Work to complete ▸
**a)** Quote the forum thread on the DHCP outage word for word, from "I recently had" to "no longer functioned.".
**b)** Answer these from the forum thread on the DHCP outage:
(i) For how long was the DHCP server taken offline?
(ii) What did the DHCP-registered phones display as soon as the server was shut down?
(iii) In the reply, what device serves as the example DHCP server at a remote site?
**c)** Rewrite the paragraph of the forum thread on the DHCP outage that begins "Phones do not rely on heartbeats" as a short list, keeping its main facts.

Exercise passage ▸
= Beginning of Section =

I recently had an unrelated network outage where we had to take the DHCP server offline for a few hours and had an interesting thing happen.  As soon as the server was shut down all f my DHCP registered phones said "IP Address Released" and then would not come back up until the DHCP server was back online.  Intersetingly also, there was one live voice conversation going when this happened it that call stayed up until the phone was hung up and then it too released it's IP and no longer functioned.

All of the leases and then been renewed for time lasting well past this planned outage.  I am wondering if this is because of some keepalive failing?  If so what keepalive would it be and how would I prevent this from being a problem again?

Thanks for any asistance.

6 Replies 6

Tommer Catlin
VIP Alumni
VIP Alumni

Phones do not rely on heartbeats to the DHCP server unless the DHCP server was your CUCM server.    Take for example if my DHCP server was my Cisco IOS router at a remote site.  If I reboot this, the phones do not reboot.

= End of Section =

Data shown ▸
= Beginning of Section =

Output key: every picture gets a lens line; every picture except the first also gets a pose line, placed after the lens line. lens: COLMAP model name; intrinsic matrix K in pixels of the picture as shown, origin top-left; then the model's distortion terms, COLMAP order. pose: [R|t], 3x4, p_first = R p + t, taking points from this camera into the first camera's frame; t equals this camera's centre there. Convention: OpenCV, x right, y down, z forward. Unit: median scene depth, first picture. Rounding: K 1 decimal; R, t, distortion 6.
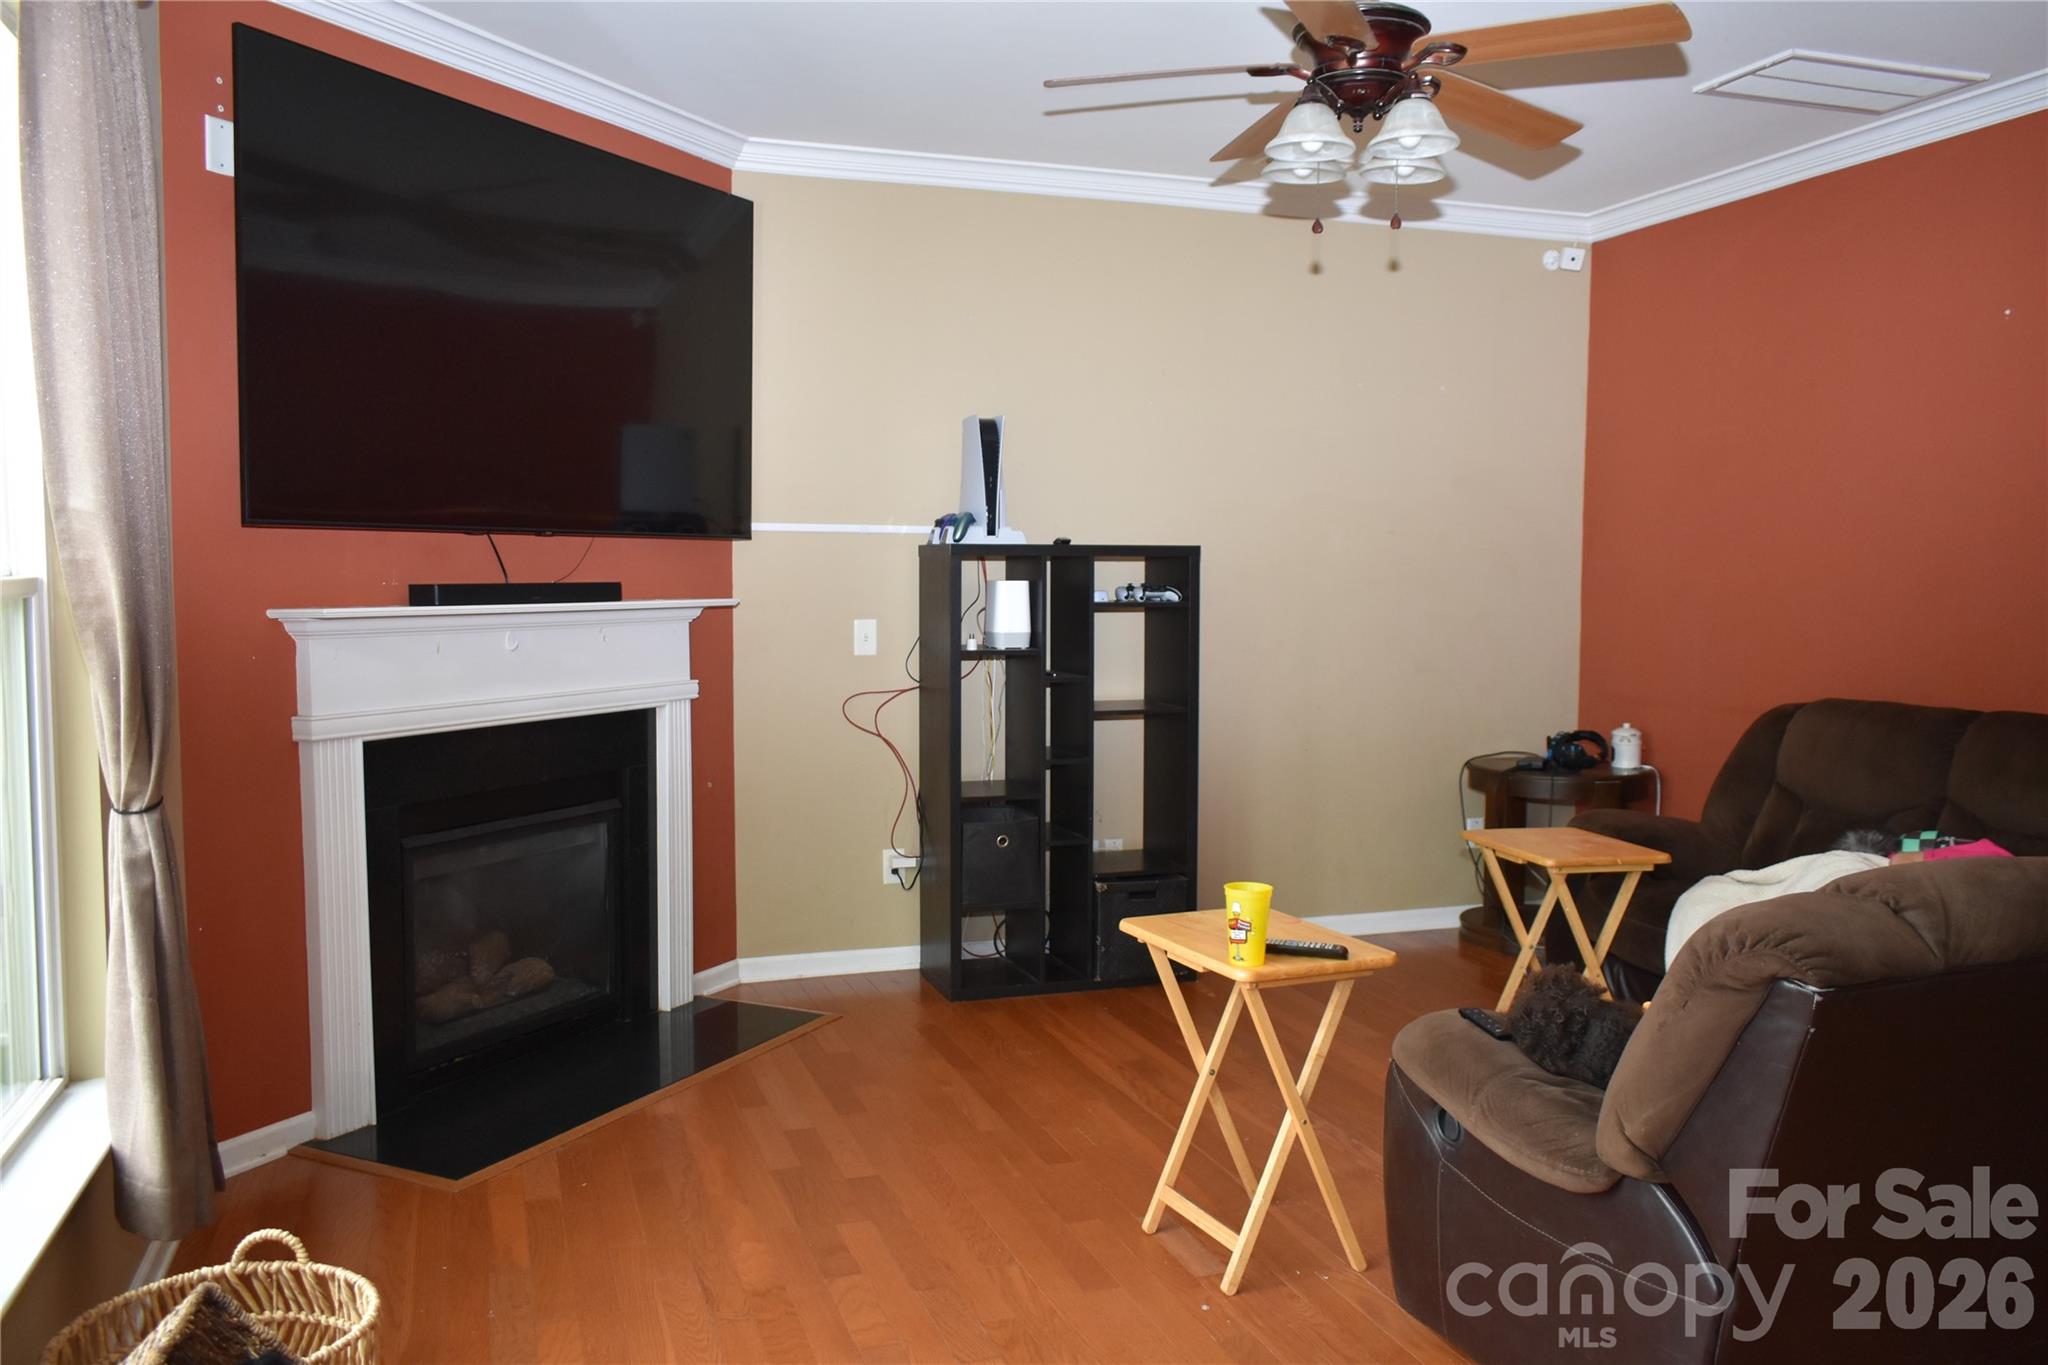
lens RADIAL K [[1592.1, 0, 1027.9], [0, 1592.1, 680.7], [0, 0, 1]] dist [-0.005838, 0.002810]
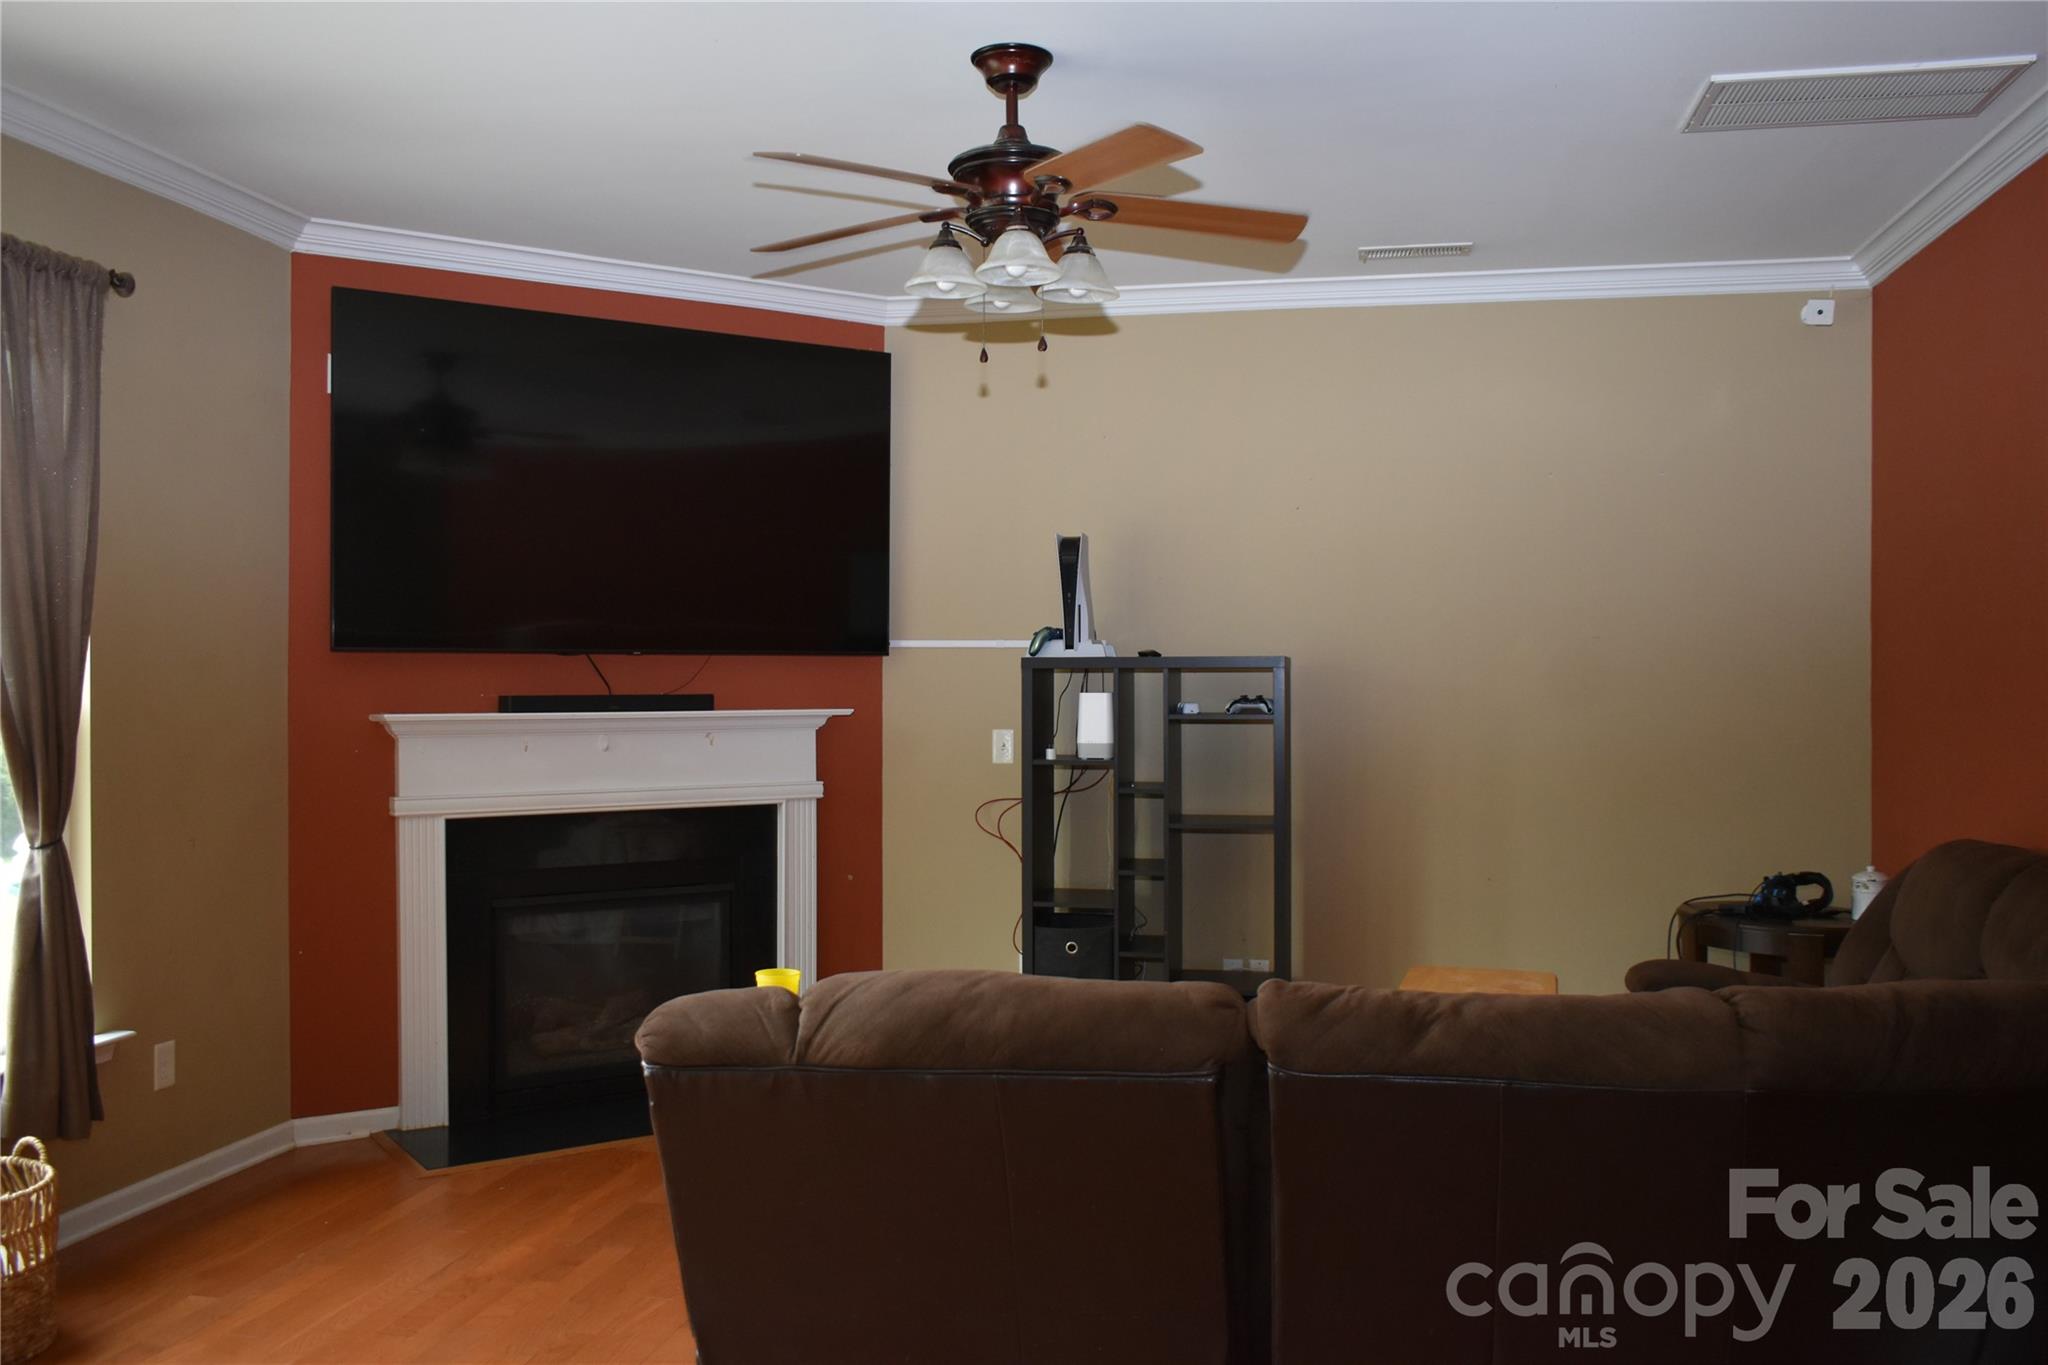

= End of Section =

Outputs in order ▸
**a)**
I recently had an unrelated network outage where we had to take the DHCP server offline for a few hours and had an interesting thing happen.  As soon as the server was shut down all f my DHCP registered phones said "IP Address Released" and then would not come back up until the DHCP server was back online.  Intersetingly also, there was one live voice conversation going when this happened it that call stayed up until the phone was hung up and then it too released it's IP and no longer functioned.

**b)**
(i) A few hours.
(ii) "IP Address Released".
(iii) A Cisco IOS router.

**c)**
- Phones don't depend on heartbeats to the DHCP server unless the DHCP server is the CUCM server.
- Example: if the DHCP server is a Cisco IOS router at a remote site, rebooting the router does not make the phones reboot.